16.  How are text files used in the Document Conversion process?

Text files and variations of text files like RTF (rich text format files), store ASCII output from images that have been OCR processed. They also often are used as a temporary way to store indexing information relating to an image or batches of images until the information can be uploaded to a database.

We can present OCR output in text files, RTF files and other popular formats; however, the OCR engine employed to produce the files directly impacts the file format options available, as well as the speed at which OCR processing can be performed.

Text files containing indexing information also can be presented in a variety of formats employing carriage return, comma and semi-colon delimiters, specifically defined row/column formats, and more. The proper format choice will depend on the spreadsheet, database, or imaging system into which the data is to be uploaded.

 

17.  What are Objects?

Objects are files that contain not only data, but information about or components of the application software used to process the data. Many imaging systems "wrap" TIFF image files with code to turn them into objects. This allows the imaging system to more easily associate system-related data with the file.

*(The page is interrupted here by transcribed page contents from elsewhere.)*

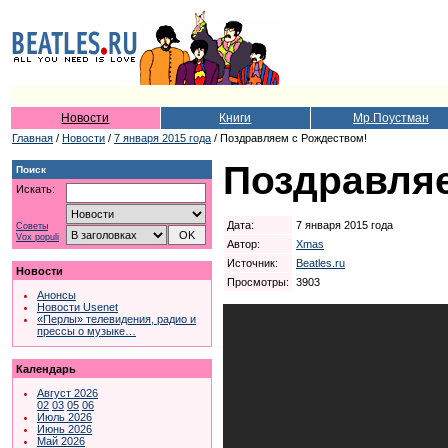
Новости
Книги
Мр.Поустман
Главная
/
Новости
/
7 января 2015 года
/ Поздравляем с Рождеством!
Поздравляе
Поиск
Искать:
Дата:
7 января 2015 года
Советы
Vox populi
Автор:
Xmas
Источник:
Beatles.ru
Новости
Просмотры:
3903
Анонсы
Новости Usenet
«Перлы» телевидения, радио и
прессы о музыке…
Календарь
Август 2026
02
03
05
06
Июль 2026
Июнь 2026
Май 2026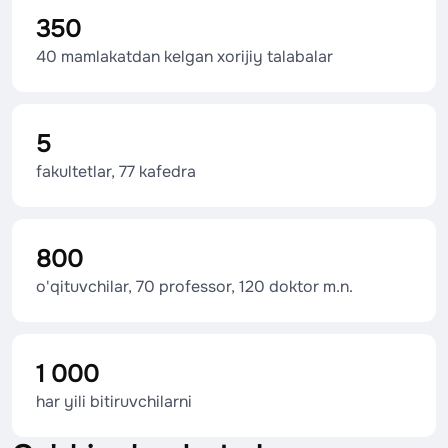
350
40 mamlakatdan kelgan xorijiy talabalar
5
fakultetlar, 77 kafedra
800
o'qituvchilar, 70 professor, 120 doktor m.n.
1 000
har yili bitiruvchilarni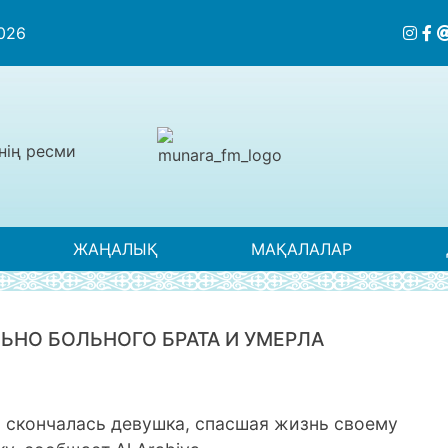
2026
нің ресми
ЖАҢАЛЫҚ
МАҚАЛАЛАР
ЬНО БОЛЬНОГО БРАТА И УМЕРЛА
 скончалась девушка, спасшая жизнь своему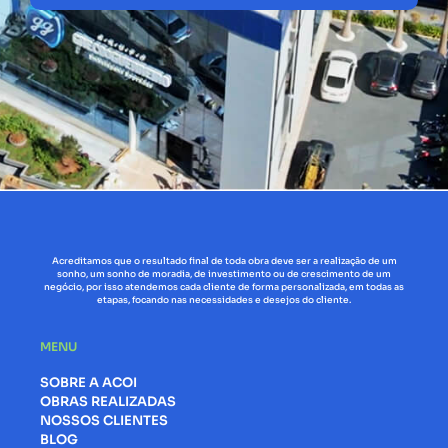
Acreditamos que o resultado final de toda obra deve ser a realização de um
sonho, um sonho de moradia, de investimento ou de crescimento de um
negócio, por isso atendemos cada cliente de forma personalizada, em todas as
etapas, focando nas necessidades e desejos do cliente.
MENU
SOBRE A ACOI
OBRAS REALIZADAS
NOSSOS CLIENTES
BLOG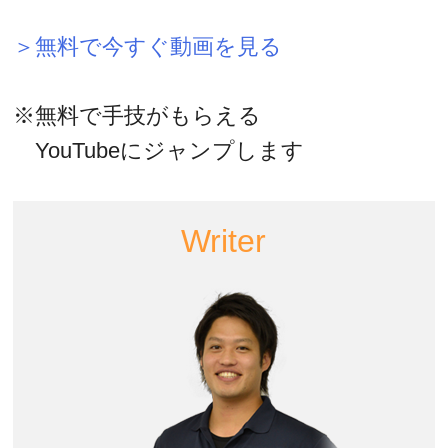
＞無料で今すぐ動画を見る
※無料で手技がもらえる
YouTubeにジャンプします
Writer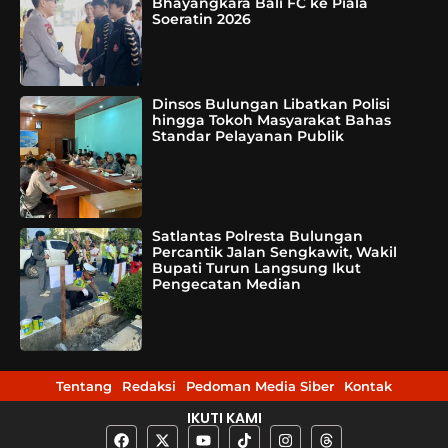
Bhayangkara Bali FC ke Piala
Soeratin 2026
Dinsos Bulungan Libatkan Polisi
hingga Tokoh Masyarakat Bahas
Standar Pelayanan Publik
Satlantas Polresta Bulungan
Percantik Jalan Sengkawit, Wakil
Bupati Turun Langsung Ikut
Pengecatan Median
Tentang
Redaksi
Pedoman Media Siber
Kontak
IKUTI KAMI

Annapolis Technologies reformats images for object-oriented imaging systems when the images are uploaded into the system. This strategy has two advantages:

  • It allows us to use TIFF images during the image and data capture process, which means we can take advantage of all of the industry-standard TIFF-oriented image processing and data extraction tools.
  • It allows us to take advantage of the import tools designed and developed specifically for the object-oriented imaging system into which the images are to be loaded. Using native tools in this fashion insures image and text compatibility.